■ Quoted passage
────

2.   You may arrange an interview with the Laboratory Director of the Department of Physics, Dr. D. Driscoll ( Rockefeller 222A, x-8844, did2@po.cwru.edu ), to demonstrate that you possess a knowledge of experimental physics techniques and procedures equivalent to that expected in the CWRU E&M labs. Successful completion of a mechanics lab course at CWRU (PHYS 113A, 115, 121 or 123) certainly helps but may not be sufficient. You should bring to the interview as much of the documentation described below as you can easily obtain. Don't worry if you don't have everything; just bring what you do have and be prepared to discuss the other items. Do NOT bring a letter from a high school physics instructor; we've found these to be of little value in this process. You should ideally have evidence of experience with laboratory notebooks, data acquisition by hand and by computer, data and error analysis ( including error estimates, error propagation, statistical analysis, and linear as well as nonlinear fits ), report writing and exposure to various types of apparatus related to basic concepts in electricity and magnetism. Be prepared to answer a few basic questions about each of the topics mentioned above. You may, for example, be asked how to perform certain types of data or error analysis or how particular types of measurements could be made.  


EXAM COVERAGE

The General Bulletin description of each course is copied below, along with a more detailed listing of topics which might be tested on the proficiency exam. A sample exam for each course is available at the link provided for each course.

────

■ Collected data
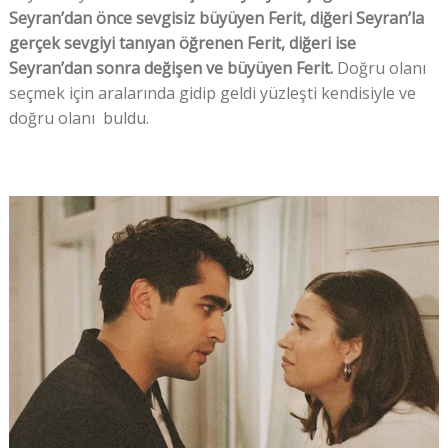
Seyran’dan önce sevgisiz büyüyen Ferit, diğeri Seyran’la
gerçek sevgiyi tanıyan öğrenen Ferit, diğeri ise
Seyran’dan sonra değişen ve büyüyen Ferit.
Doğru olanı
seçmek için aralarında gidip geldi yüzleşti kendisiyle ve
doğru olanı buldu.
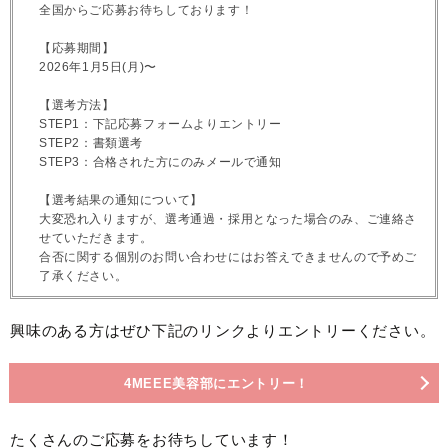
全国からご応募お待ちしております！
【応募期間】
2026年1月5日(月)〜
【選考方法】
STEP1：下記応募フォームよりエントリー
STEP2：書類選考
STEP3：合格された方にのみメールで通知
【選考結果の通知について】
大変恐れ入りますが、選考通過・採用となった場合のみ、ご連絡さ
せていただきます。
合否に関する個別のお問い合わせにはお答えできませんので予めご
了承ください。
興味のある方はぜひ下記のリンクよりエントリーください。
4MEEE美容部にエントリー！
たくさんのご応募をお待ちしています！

────

■ Required work
A - Output everything in the physics lab interview passage from "EXAM COVERAGE" down to "for each course.", copied without any change.
B - Return everything in the records from their start down to the line containing "doğru olanı buldu.", reproduced without changes. Leave the pictures out of your answer.
The passage and the records are separate material with no connection between them.

■ Results for each task
A -
EXAM COVERAGE

The General Bulletin description of each course is copied below, along with a more detailed listing of topics which might be tested on the proficiency exam. A sample exam for each course is available at the link provided for each course.

B -
Seyran’dan önce sevgisiz büyüyen Ferit, diğeri Seyran’la
gerçek sevgiyi tanıyan öğrenen Ferit, diğeri ise
Seyran’dan sonra değişen ve büyüyen Ferit.
Doğru olanı
seçmek için aralarında gidip geldi yüzleşti kendisiyle ve
doğru olanı buldu.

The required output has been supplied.